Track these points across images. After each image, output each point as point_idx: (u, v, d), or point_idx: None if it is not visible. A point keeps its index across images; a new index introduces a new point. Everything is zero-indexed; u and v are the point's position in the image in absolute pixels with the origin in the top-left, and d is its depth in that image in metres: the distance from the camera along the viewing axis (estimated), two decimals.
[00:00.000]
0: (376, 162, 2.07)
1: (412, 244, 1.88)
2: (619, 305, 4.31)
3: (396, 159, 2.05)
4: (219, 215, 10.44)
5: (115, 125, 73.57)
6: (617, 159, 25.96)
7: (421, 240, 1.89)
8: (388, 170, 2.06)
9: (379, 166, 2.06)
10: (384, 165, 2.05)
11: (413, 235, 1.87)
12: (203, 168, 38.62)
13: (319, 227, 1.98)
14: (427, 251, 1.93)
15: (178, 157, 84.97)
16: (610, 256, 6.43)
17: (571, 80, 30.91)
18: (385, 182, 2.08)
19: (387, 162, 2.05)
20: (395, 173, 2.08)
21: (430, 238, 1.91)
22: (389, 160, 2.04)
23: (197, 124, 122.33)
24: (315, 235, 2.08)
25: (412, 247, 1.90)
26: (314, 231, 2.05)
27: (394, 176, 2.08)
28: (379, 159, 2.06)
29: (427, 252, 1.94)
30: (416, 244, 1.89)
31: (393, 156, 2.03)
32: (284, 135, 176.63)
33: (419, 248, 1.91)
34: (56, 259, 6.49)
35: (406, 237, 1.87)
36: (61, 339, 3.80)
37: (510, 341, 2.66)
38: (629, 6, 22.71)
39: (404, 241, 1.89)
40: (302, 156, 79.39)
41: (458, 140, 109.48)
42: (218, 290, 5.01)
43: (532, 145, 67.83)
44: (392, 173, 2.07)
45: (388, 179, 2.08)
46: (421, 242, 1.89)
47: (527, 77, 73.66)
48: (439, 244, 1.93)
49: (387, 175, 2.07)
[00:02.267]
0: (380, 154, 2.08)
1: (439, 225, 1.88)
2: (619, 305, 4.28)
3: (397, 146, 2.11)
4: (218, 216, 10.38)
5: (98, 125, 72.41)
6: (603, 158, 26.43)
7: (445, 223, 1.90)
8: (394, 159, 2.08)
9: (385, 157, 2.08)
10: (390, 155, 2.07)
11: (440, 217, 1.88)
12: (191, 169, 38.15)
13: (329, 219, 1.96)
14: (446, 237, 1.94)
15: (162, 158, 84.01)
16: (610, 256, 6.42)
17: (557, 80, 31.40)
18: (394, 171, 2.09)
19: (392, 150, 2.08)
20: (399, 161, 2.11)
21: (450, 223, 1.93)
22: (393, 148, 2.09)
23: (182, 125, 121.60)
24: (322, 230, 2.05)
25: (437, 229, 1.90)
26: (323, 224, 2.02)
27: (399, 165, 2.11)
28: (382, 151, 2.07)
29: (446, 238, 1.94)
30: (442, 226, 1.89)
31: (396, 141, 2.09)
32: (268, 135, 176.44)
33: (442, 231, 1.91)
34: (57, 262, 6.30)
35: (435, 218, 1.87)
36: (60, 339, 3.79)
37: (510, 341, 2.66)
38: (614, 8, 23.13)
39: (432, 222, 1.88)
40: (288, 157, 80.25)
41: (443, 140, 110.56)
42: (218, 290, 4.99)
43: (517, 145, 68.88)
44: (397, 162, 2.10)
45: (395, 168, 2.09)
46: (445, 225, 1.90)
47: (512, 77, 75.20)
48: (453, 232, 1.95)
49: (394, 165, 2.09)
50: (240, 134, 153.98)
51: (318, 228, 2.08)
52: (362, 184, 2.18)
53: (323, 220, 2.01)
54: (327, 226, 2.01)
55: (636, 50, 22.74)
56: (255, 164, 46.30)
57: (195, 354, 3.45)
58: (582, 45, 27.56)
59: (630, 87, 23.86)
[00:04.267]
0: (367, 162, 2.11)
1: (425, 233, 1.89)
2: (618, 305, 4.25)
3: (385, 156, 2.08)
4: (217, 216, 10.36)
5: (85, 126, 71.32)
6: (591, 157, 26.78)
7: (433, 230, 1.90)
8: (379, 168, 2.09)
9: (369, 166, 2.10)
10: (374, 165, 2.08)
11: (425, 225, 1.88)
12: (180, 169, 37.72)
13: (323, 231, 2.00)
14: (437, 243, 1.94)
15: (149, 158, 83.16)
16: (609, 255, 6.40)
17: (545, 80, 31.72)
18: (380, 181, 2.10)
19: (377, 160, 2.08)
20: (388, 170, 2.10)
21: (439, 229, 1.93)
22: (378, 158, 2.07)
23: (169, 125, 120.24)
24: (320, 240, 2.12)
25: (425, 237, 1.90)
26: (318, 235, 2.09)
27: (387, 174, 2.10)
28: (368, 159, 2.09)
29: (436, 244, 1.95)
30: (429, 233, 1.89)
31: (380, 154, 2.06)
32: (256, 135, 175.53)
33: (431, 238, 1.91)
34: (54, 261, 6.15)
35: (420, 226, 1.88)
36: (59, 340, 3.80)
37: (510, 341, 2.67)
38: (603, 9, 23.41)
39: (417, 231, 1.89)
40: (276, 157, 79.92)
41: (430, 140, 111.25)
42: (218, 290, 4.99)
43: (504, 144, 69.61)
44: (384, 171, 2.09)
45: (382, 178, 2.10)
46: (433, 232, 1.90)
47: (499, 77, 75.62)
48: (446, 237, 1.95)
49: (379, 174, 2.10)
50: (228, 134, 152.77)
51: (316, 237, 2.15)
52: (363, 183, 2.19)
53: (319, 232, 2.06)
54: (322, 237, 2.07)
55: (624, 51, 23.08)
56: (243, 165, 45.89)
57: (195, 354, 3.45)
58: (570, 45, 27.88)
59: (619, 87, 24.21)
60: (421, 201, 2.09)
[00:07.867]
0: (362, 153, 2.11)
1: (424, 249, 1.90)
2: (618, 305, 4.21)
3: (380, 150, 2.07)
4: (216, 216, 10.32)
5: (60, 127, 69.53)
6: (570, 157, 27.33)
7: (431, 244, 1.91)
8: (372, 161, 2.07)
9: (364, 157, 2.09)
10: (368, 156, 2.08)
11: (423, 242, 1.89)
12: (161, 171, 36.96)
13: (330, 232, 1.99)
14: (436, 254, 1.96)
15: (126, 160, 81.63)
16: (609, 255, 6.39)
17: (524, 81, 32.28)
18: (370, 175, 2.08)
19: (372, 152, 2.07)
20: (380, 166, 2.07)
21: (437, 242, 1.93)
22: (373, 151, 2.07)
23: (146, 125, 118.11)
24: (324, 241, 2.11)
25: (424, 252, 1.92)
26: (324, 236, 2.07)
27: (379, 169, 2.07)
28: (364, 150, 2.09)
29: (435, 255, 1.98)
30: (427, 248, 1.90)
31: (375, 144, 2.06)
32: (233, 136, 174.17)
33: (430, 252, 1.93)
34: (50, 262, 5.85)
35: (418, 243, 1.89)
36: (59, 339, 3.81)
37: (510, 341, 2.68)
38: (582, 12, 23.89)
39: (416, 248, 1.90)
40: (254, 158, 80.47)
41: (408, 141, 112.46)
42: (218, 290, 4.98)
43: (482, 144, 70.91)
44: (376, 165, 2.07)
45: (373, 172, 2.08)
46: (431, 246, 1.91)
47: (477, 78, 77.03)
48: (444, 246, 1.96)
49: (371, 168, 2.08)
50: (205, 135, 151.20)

■ ■ ■ ■ ■

What you have to do –
From the first line through the last, give the data above again exactly.

Solution to the problem –
Track these points across images. After each image, output each point as point_idx: (u, v, d), or point_idx: None if it is not visible. A point keeps its index across images; a new index introduces a new point. Everything is zero-indexed; u and v are the point's position in the image in absolute pixels with the origin in the top-left, and d is its depth in that image in metres: the distance from the camera along the viewing axis (estimated), two decimals.
[00:00.000]
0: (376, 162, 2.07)
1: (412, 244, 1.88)
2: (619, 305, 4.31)
3: (396, 159, 2.05)
4: (219, 215, 10.44)
5: (115, 125, 73.57)
6: (617, 159, 25.96)
7: (421, 240, 1.89)
8: (388, 170, 2.06)
9: (379, 166, 2.06)
10: (384, 165, 2.05)
11: (413, 235, 1.87)
12: (203, 168, 38.62)
13: (319, 227, 1.98)
14: (427, 251, 1.93)
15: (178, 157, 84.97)
16: (610, 256, 6.43)
17: (571, 80, 30.91)
18: (385, 182, 2.08)
19: (387, 162, 2.05)
20: (395, 173, 2.08)
21: (430, 238, 1.91)
22: (389, 160, 2.04)
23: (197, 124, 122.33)
24: (315, 235, 2.08)
25: (412, 247, 1.90)
26: (314, 231, 2.05)
27: (394, 176, 2.08)
28: (379, 159, 2.06)
29: (427, 252, 1.94)
30: (416, 244, 1.89)
31: (393, 156, 2.03)
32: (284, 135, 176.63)
33: (419, 248, 1.91)
34: (56, 259, 6.49)
35: (406, 237, 1.87)
36: (61, 339, 3.80)
37: (510, 341, 2.66)
38: (629, 6, 22.71)
39: (404, 241, 1.89)
40: (302, 156, 79.39)
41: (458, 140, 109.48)
42: (218, 290, 5.01)
43: (532, 145, 67.83)
44: (392, 173, 2.07)
45: (388, 179, 2.08)
46: (421, 242, 1.89)
47: (527, 77, 73.66)
48: (439, 244, 1.93)
49: (387, 175, 2.07)
[00:02.267]
0: (380, 154, 2.08)
1: (439, 225, 1.88)
2: (619, 305, 4.28)
3: (397, 146, 2.11)
4: (218, 216, 10.38)
5: (98, 125, 72.41)
6: (603, 158, 26.43)
7: (445, 223, 1.90)
8: (394, 159, 2.08)
9: (385, 157, 2.08)
10: (390, 155, 2.07)
11: (440, 217, 1.88)
12: (191, 169, 38.15)
13: (329, 219, 1.96)
14: (446, 237, 1.94)
15: (162, 158, 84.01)
16: (610, 256, 6.42)
17: (557, 80, 31.40)
18: (394, 171, 2.09)
19: (392, 150, 2.08)
20: (399, 161, 2.11)
21: (450, 223, 1.93)
22: (393, 148, 2.09)
23: (182, 125, 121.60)
24: (322, 230, 2.05)
25: (437, 229, 1.90)
26: (323, 224, 2.02)
27: (399, 165, 2.11)
28: (382, 151, 2.07)
29: (446, 238, 1.94)
30: (442, 226, 1.89)
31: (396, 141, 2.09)
32: (268, 135, 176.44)
33: (442, 231, 1.91)
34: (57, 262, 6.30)
35: (435, 218, 1.87)
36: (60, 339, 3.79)
37: (510, 341, 2.66)
38: (614, 8, 23.13)
39: (432, 222, 1.88)
40: (288, 157, 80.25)
41: (443, 140, 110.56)
42: (218, 290, 4.99)
43: (517, 145, 68.88)
44: (397, 162, 2.10)
45: (395, 168, 2.09)
46: (445, 225, 1.90)
47: (512, 77, 75.20)
48: (453, 232, 1.95)
49: (394, 165, 2.09)
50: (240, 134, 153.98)
51: (318, 228, 2.08)
52: (362, 184, 2.18)
53: (323, 220, 2.01)
54: (327, 226, 2.01)
55: (636, 50, 22.74)
56: (255, 164, 46.30)
57: (195, 354, 3.45)
58: (582, 45, 27.56)
59: (630, 87, 23.86)
[00:04.267]
0: (367, 162, 2.11)
1: (425, 233, 1.89)
2: (618, 305, 4.25)
3: (385, 156, 2.08)
4: (217, 216, 10.36)
5: (85, 126, 71.32)
6: (591, 157, 26.78)
7: (433, 230, 1.90)
8: (379, 168, 2.09)
9: (369, 166, 2.10)
10: (374, 165, 2.08)
11: (425, 225, 1.88)
12: (180, 169, 37.72)
13: (323, 231, 2.00)
14: (437, 243, 1.94)
15: (149, 158, 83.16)
16: (609, 255, 6.40)
17: (545, 80, 31.72)
18: (380, 181, 2.10)
19: (377, 160, 2.08)
20: (388, 170, 2.10)
21: (439, 229, 1.93)
22: (378, 158, 2.07)
23: (169, 125, 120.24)
24: (320, 240, 2.12)
25: (425, 237, 1.90)
26: (318, 235, 2.09)
27: (387, 174, 2.10)
28: (368, 159, 2.09)
29: (436, 244, 1.95)
30: (429, 233, 1.89)
31: (380, 154, 2.06)
32: (256, 135, 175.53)
33: (431, 238, 1.91)
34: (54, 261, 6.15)
35: (420, 226, 1.88)
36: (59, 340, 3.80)
37: (510, 341, 2.67)
38: (603, 9, 23.41)
39: (417, 231, 1.89)
40: (276, 157, 79.92)
41: (430, 140, 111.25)
42: (218, 290, 4.99)
43: (504, 144, 69.61)
44: (384, 171, 2.09)
45: (382, 178, 2.10)
46: (433, 232, 1.90)
47: (499, 77, 75.62)
48: (446, 237, 1.95)
49: (379, 174, 2.10)
50: (228, 134, 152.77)
51: (316, 237, 2.15)
52: (363, 183, 2.19)
53: (319, 232, 2.06)
54: (322, 237, 2.07)
55: (624, 51, 23.08)
56: (243, 165, 45.89)
57: (195, 354, 3.45)
58: (570, 45, 27.88)
59: (619, 87, 24.21)
60: (421, 201, 2.09)
[00:07.867]
0: (362, 153, 2.11)
1: (424, 249, 1.90)
2: (618, 305, 4.21)
3: (380, 150, 2.07)
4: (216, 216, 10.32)
5: (60, 127, 69.53)
6: (570, 157, 27.33)
7: (431, 244, 1.91)
8: (372, 161, 2.07)
9: (364, 157, 2.09)
10: (368, 156, 2.08)
11: (423, 242, 1.89)
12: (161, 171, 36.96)
13: (330, 232, 1.99)
14: (436, 254, 1.96)
15: (126, 160, 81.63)
16: (609, 255, 6.39)
17: (524, 81, 32.28)
18: (370, 175, 2.08)
19: (372, 152, 2.07)
20: (380, 166, 2.07)
21: (437, 242, 1.93)
22: (373, 151, 2.07)
23: (146, 125, 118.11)
24: (324, 241, 2.11)
25: (424, 252, 1.92)
26: (324, 236, 2.07)
27: (379, 169, 2.07)
28: (364, 150, 2.09)
29: (435, 255, 1.98)
30: (427, 248, 1.90)
31: (375, 144, 2.06)
32: (233, 136, 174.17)
33: (430, 252, 1.93)
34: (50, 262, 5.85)
35: (418, 243, 1.89)
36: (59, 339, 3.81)
37: (510, 341, 2.68)
38: (582, 12, 23.89)
39: (416, 248, 1.90)
40: (254, 158, 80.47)
41: (408, 141, 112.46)
42: (218, 290, 4.98)
43: (482, 144, 70.91)
44: (376, 165, 2.07)
45: (373, 172, 2.08)
46: (431, 246, 1.91)
47: (477, 78, 77.03)
48: (444, 246, 1.96)
49: (371, 168, 2.08)
50: (205, 135, 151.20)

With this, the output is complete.